Plantations and log cabins

Mitt Romney is a very rich man. According to financial forms released this week and reported in major newspapers, the former Massachusetts governor earned between $17 million and $69 million last year from a list of investments that covered 47 pages. His immediate family owns trusts worth as much as $350 million.
The question is whether this staggering wealth helps or hurts Romney’s pursuit of the presidency. The answer is both, and that’s because Americans feel profoundly ambivalent on the subject of money when it comes to picking their leaders.

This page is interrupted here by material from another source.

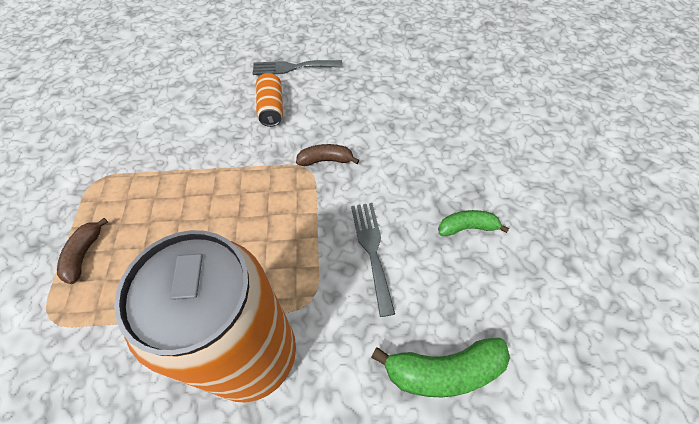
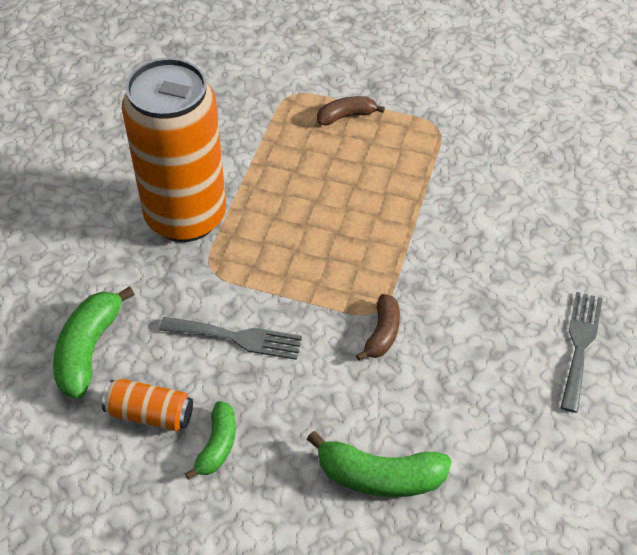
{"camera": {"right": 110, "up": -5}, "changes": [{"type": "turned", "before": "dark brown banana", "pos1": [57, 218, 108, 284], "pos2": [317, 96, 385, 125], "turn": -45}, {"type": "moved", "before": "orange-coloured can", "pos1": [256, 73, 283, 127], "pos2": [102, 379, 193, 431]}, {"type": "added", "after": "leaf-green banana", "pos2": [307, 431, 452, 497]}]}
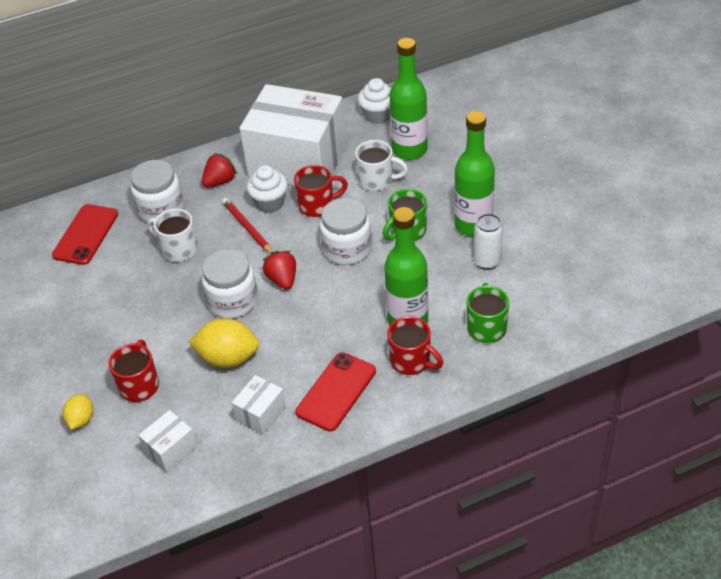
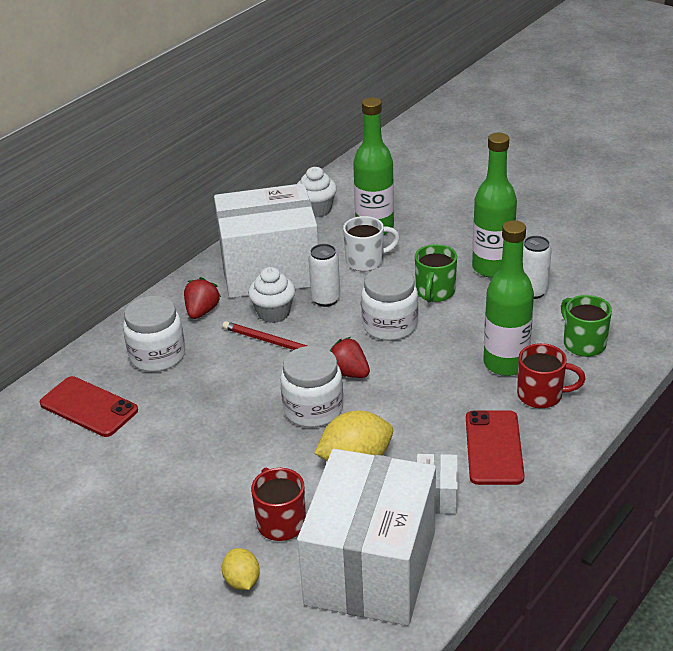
{"camera": {"right": -30, "up": -10}, "changes": [{"type": "turned", "before": "red mobile phone", "pos1": [52, 204, 118, 265], "pos2": [40, 376, 138, 437], "turn": -45}, {"type": "resized", "before": "white parcel", "pos1": [138, 410, 197, 472], "pos2": [297, 449, 436, 625], "scale": 2.49}, {"type": "removed", "before": "white mug", "pos1": [147, 209, 198, 262]}, {"type": "replaced", "before": "red mug", "after": "white can", "pos1": [294, 165, 348, 217], "pos2": [308, 244, 340, 307]}]}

Voters admire candidates who have made a bundle in business, who have met a payroll and mastered the economy. Besides, most Americans want to be rich themselves someday. But they also fear that great affluence shields people like Romney from understanding the problems of average Americans. Can a man with 47 pages of investments really know what it’s like to worry about losing a job or paying medical bills?
The wealth question reaches beyond the practical into the realm of theology and myth. A core belief of early New England settlers was the Protestant Ethic: the idea that thrift and hard work were prime earthly virtues; and even better, that material success was a sign of God’s grace and eternal salvation.
Equally American is the idea that poverty is an ennobling experience, that suffering breeds virtue and builds character. And both sides of this story were on display at the recent Iowa straw poll for Republican hopefuls.
Romney finished first with about 32 percent and never denied that his 4,516 votes had cost about $800 a piece. Instead he told Fox News that his financial acumen meant he “understood business” and would enable him to recruit “a lot from the private sector” for his administration.
By contrast, former Arkansas Gov. Mike Huckabee, who finished second with 18 percent, boasted about his penury. He spent only $150,000 to attract 2,587 supporters, or about $58 per vote. “I can’t pay for you,” he gleefully told followers, “I can’t even rent you!”
There’s no doubt that Romney’s money pays real dividends. In the first six months of 2007 he lent his campaign almost $9 million, covering a huge shortfall between income and payouts. His expenditures included $5 million for TV ads in early primary states like Iowa, and “super volunteers” who earned up to $1,000 a month organizing coffees and phone banks. No rival came close to matching that budget.
Being rich also means you have rich friends. At Romney’s old firm, Bain Capital Partners, 109 employees contributed a total of $196,000 to his war chest. Romney’s assets are probably helpful in another way: If he’s rolling in dough, some voters might figure, he won’t steal from us.
But a lot of rich folks have run for president and lost -- think John Kerry or Steve Forbes. While financial success might mean salvation, it also brings scrutiny. George Bush was constantly accused of profiting from his father’s connections and the collapse of Enron tainted his ties to Texas tycoons like Ken Lay. Bill Clinton, who promoted his humble origins in Hope, Ark., ran into tough questions about his involvement in the Whitewater land development company.
Romney put all his investments in a blind trust in 2003 and his trustee has sold off some questionable stocks. Even so, a sharp-eyed reporter at the Los Angeles Times noticed that Romney’s portfolio still includes shares in a Chinese oil company that does business in Sudan, “where the government is accused of sponsoring genocide.”
Rich candidates who run successfully for president understand the importance of symbolism. The Kennedys inherited a vast fortune, but their touch football games and sailing races conveyed a sense of youth and vitality more than privilege. When Kerry went windsurfing, however, he came across as elitist, not athletic. John Edwards is having trouble reconciling his huge mansion with his concern for the poor.
Franklin Roosevelt effectively erased the blemish of bounty by arguing that his family background gave him a sense of responsibility toward the less fortunate. In a college essay quoted by historian Jonathan Zimmerman, FDR wrote of his relatives: “They have felt ... that being in a good position, there is no excuse for them if they did not do their duty by the community.”
Wealth and poverty are both part of the American story. George Washington’s plantation and Abe Lincoln’s log cabin are both symbols of what we look for in a president. Those tensions will play out in the months ahead as voters take the measure of Mitt Romney.